Input material.
↓
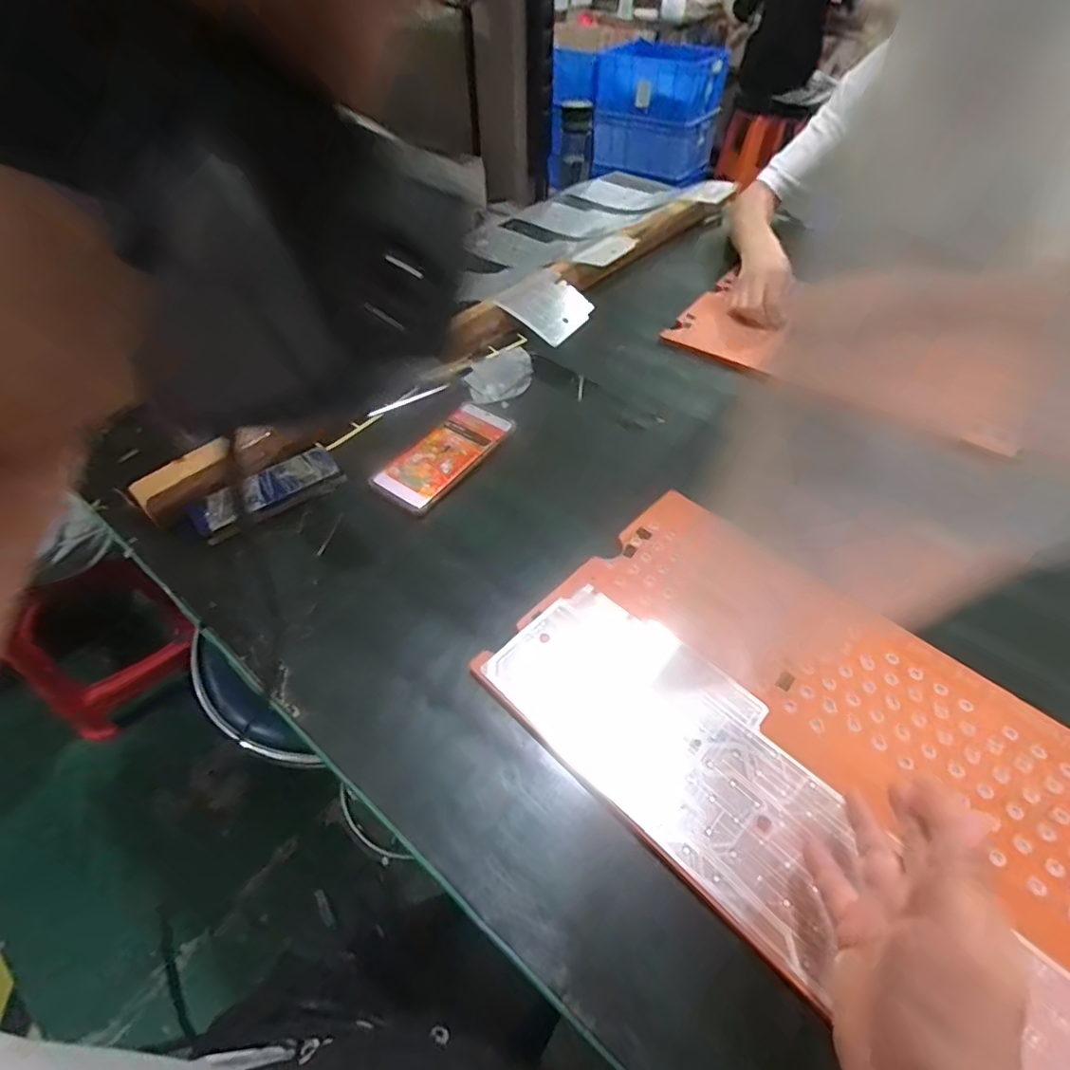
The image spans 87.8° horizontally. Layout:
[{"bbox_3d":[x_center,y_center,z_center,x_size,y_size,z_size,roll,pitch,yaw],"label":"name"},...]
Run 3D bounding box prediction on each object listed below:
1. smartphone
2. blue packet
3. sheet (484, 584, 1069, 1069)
↑
Directions.
From the first line to the last, set down the records exactly, leaving out images.

Exercise solution.
The image spans 87.8° horizontally. Layout:
[{"bbox_3d":[x_center,y_center,z_center,x_size,y_size,z_size,roll,pitch,yaw],"label":"name"},...]
Run 3D bounding box prediction on each object listed below:
1. smartphone
2. blue packet
3. sheet (484, 584, 1069, 1069)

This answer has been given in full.